Well, what I thought would be enough seasoned firewood for the winter has shown otherwise.  I bought these "ENERGY FIRELOGS" at a local fireplace store.  

This is 120 logs at one dollar a peice.  they burn almost 4 hours, burn hot, and no dirt, more space after storing, and every log is "seasoned"!


----------



## Elderthewelder (Dec 19, 2006)

Cool, I have been thinking about some of those myself, as this is my first year wood burning, i am rapidly getting a good amount of wood ready for next season, however I am pretty much hurting for this year. $1ea don't sound to bad, but Seabeck is quite aways away. I know NWFuels (board member) is fairly close, just not sure of his prices. NWFuels, if you read this please PM my with prices on your 8 hour logs

  Thanks


----------



## detmurds (Dec 19, 2006)

To find a dealer near you, just go to this site http://www.northidahoenergylogs.com/

I'm sure they are available to you as well since the company is out of Idaho!

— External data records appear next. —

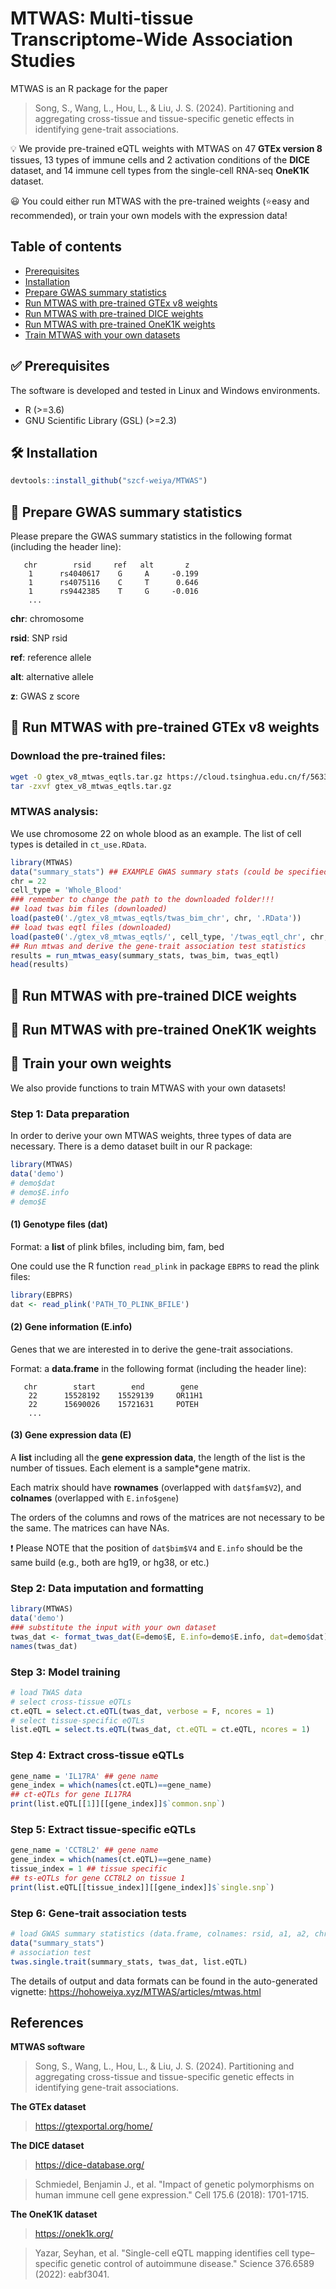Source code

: # MTWAS: Multi-tissue Transcriptome-Wide Association Studies

MTWAS is an R package for the paper

> Song, S., Wang, L., Hou, L., & Liu, J. S. (2024). Partitioning and aggregating cross-tissue and tissue-specific
genetic effects in identifying gene-trait associations.


:bulb: We provide pre-trained eQTL weights with MTWAS on 47 **GTEx version 8** tissues, 13 types of immune cells and 2 activation conditions of the **DICE** dataset, and 14 immune cell types from the single-cell RNA-seq **OneK1K** dataset.

:smiley: You could either run MTWAS with the pre-trained weights (:star:easy and recommended), or train your own models with the expression data!

## Table of contents
* [Prerequisites](#white_check_mark-prerequisites)
* [Installation](#hammer_and_wrench-installation)
* [Prepare GWAS summary statistics](#scroll-prepare-gwas-summary-statistics)
* [Run MTWAS with pre-trained GTEx v8 weights](#rocket-run-mtwas-with-pre-trained-gtex-v8-weights)
* [Run MTWAS with pre-trained DICE weights](#rocket-run-mtwas-with-pre-trained-dice-weights)
* [Run MTWAS with pre-trained OneK1K weights](#rocket-run-mtwas-with-pre-trained-onek1k-weights)
* [Train MTWAS with your own datasets](#key-train-your-own-weights)


## :white_check_mark: Prerequisites

The software is developed and tested in Linux and Windows environments.

- R (>=3.6)
- GNU Scientific Library (GSL) (>=2.3)

## :hammer_and_wrench: Installation

```r
devtools::install_github("szcf-weiya/MTWAS")
```

## :scroll: Prepare GWAS summary statistics
Please prepare the GWAS summary statistics in the following format (including the header line):
```
   chr        rsid     ref   alt       z         
    1      rs4040617    G     A     -0.199    
    1      rs4075116    C     T      0.646     
    1      rs9442385    T     G     -0.016    
    ...
```
**chr**: chromosome

**rsid**: SNP rsid

**ref**: reference allele

**alt**: alternative allele

**z**: GWAS z score


## :rocket: Run MTWAS with pre-trained GTEx v8 weights


### Download the pre-trained files:

```bash
wget -O gtex_v8_mtwas_eqtls.tar.gz https://cloud.tsinghua.edu.cn/f/5633911d7c39431b8be8/?dl=1 --no-check-certificate
tar -zxvf gtex_v8_mtwas_eqtls.tar.gz
```



### MTWAS analysis:

We use chromosome 22 on whole blood as an example. The list of cell types is detailed in `ct_use.RData`.

```r
library(MTWAS)
data("summary_stats") ## EXAMPLE GWAS summary stats (could be specified by users, format: a data.frame with colnames: chr, rsid, a1, a2, z)
chr = 22
cell_type = 'Whole_Blood'
### remember to change the path to the downloaded folder!!!
## load twas bim files (downloaded)
load(paste0('./gtex_v8_mtwas_eqtls/twas_bim_chr', chr, '.RData'))  
## load twas eqtl files (downloaded)
load(paste0('./gtex_v8_mtwas_eqtls/', cell_type, '/twas_eqtl_chr', chr, '.RData'))
## Run mtwas and derive the gene-trait association test statistics
results = run_mtwas_easy(summary_stats, twas_bim, twas_eqtl) 
head(results)
```
## :rocket: Run MTWAS with pre-trained DICE weights
## :rocket: Run MTWAS with pre-trained OneK1K weights



## :key: Train your own weights

We also provide functions to train MTWAS with your own datasets!

### Step 1: Data preparation

In order to derive your own MTWAS weights, three types of data are necessary. There is a demo dataset built in our R package:

```r
library(MTWAS)
data('demo')
# demo$dat
# demo$E.info
# demo$E
```

#### (1) Genotype files (dat)

Format: a **list** of plink bfiles, including bim, fam, bed

One could use the R function `read_plink` in package `EBPRS` to read the plink files:

```r
library(EBPRS)
dat <- read_plink('PATH_TO_PLINK_BFILE')
```

#### (2) Gene information (E.info)

Genes that we are interested in to derive the gene-trait associations. 

Format: a **data.frame** in the following format (including the header line):

```
   chr        start        end        gene         
    22      15528192    15529139     OR11H1   
    22      15690026    15721631     POTEH          
    ...
```

#### (3) Gene expression data (E)

A **list** including all the **gene expression data**, the length of the list is the number of tissues. Each element is a sample*gene matrix. 

Each matrix should have **rownames** (overlapped with `dat$fam$V2`), and **colnames** (overlapped with `E.info$gene`)

The orders of the columns and rows of the matrices are not necessary to be the same. The matrices can have NAs.

:exclamation: Please NOTE that the position of `dat$bim$V4` and `E.info` should be the same build (e.g., both are hg19, or hg38, or etc.)


### Step 2: Data imputation and formatting
```r
library(MTWAS)
data('demo')
### substitute the input with your own dataset
twas_dat <- format_twas_dat(E=demo$E, E.info=demo$E.info, dat=demo$dat) 
names(twas_dat)
```

### Step 3: Model training

```r
# load TWAS data
# select cross-tissue eQTLs
ct.eQTL = select.ct.eQTL(twas_dat, verbose = F, ncores = 1)
# select tissue-specific eQTLs
list.eQTL = select.ts.eQTL(twas_dat, ct.eQTL = ct.eQTL, ncores = 1)
```

### Step 4: Extract cross-tissue eQTLs

```r
gene_name = 'IL17RA' ## gene name
gene_index = which(names(ct.eQTL)==gene_name)
## ct-eQTLs for gene IL17RA
print(list.eQTL[[1]][[gene_index]]$`common.snp`) 
```

### Step 5: Extract tissue-specific eQTLs

```r
gene_name = 'CCT8L2' ## gene name
gene_index = which(names(ct.eQTL)==gene_name)
tissue_index = 1 ## tissue specific
## ts-eQTLs for gene CCT8L2 on tissue 1
print(list.eQTL[[tissue_index]][[gene_index]]$`single.snp`)
```

### Step 6: Gene-trait association tests

```r
# load GWAS summary statistics (data.frame, colnames: rsid, a1, a2, chr, z)
data("summary_stats")
# association test
twas.single.trait(summary_stats, twas_dat, list.eQTL)
```

The details of output and data formats can be found in the auto-generated vignette: https://hohoweiya.xyz/MTWAS/articles/mtwas.html

## References
**MTWAS software**
> Song, S., Wang, L., Hou, L., & Liu, J. S. (2024). Partitioning and aggregating cross-tissue and tissue-specific
genetic effects in identifying gene-trait associations.

**The GTEx dataset**
> https://gtexportal.org/home/

**The DICE dataset**
> https://dice-database.org/

> Schmiedel, Benjamin J., et al. "Impact of genetic polymorphisms on human immune cell gene expression." Cell 175.6 (2018): 1701-1715.

**The OneK1K dataset**
> https://onek1k.org/

> Yazar, Seyhan, et al. "Single-cell eQTL mapping identifies cell type–specific genetic control of autoimmune disease." Science 376.6589 (2022): eabf3041.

They last about 4 hours, not 8.


----------



## detmurds (Feb 4, 2007)

I've continued using these "energy logs" well after I ran out of those you see in this pic,....I like to use them at night because after they are lit, you can completely close the damper and you can add wood in the AM to keep to fire alive.  Keep in mind,...I have a small insert, so this may not be an issue for some of you,...I don't know?


----------



## begreen (Feb 5, 2007)

Good choice. I've posted a review on the Hearth Forum Wiki. This is a great product.


----------



## detmurds (Feb 5, 2007)

Yes, even if it is like another heating bill when buying these things, it is always better in my opinion to pay before using any day.  I control the use, and the cost, so it is a "win-win" situation every time!  Again, I only burn these babies when I am going to be away for a while, or at night.


----------



## WarmGuy (Feb 12, 2007)

Have you tried estimating the cost for a load of these that would be equivalent, heat-wise, to a cord of hardwood?


----------



## detmurds (Feb 13, 2007)

WarmGuy said:
			
		

> Have you tried estimating the cost for a load of these that would be equivalent, heat-wise, to a cord of hardwood?



Well, at a dollar a piece, these things are kind of expensive, but availability is what makes it so easy at this time.  Most people out here that I have seen selling wood is wood that won't be seasoned enough until next winter.  Keep in mind, I generally only burn these when I am sleeping at night,..two of them burn throughout the night with the damper pretty much entirely closed.  During the day, I burn wood only.

As for an estimate,...no I haven't done that to be honest.


----------



## WarmGuy (Feb 26, 2007)

Here's a very rough estimate of the cost.  Assuming one of those pallets is 2.5 feet wide, 2 feet high, and each log is 16 inches (1.33 ft) long, then one pallet of 40 logs occupies 6.65 cubic feet (2.5 * 2 * 1.33), and one log occupies about .166 cubic feet.  Thus, one cord of these would contain 770 logs (128/.166) and cost $770.

Now, if one of these logs provides twice as much (???) energy as an equivalent real log, then the equivalent cost would be about $385.

A lot of assumptions there, but it's like you said: it's more expensive, but when you're out of wood, it does the job, and has some nice convenient features.


----------



## detmurds (Feb 27, 2007)

Thanks for the breakdown WarmGuy!


----------



## NWfuel (Feb 27, 2007)

N.W. Fuel sells the 8lb North Idaho log for $245.00. There are 240 logs on the pallet. You can buy less but you pay a little more per log.

The manufacturer claims the logs will burn 8-10 hours. I find this is a true estimate as I get them to burn 12 hours.
Thomas


----------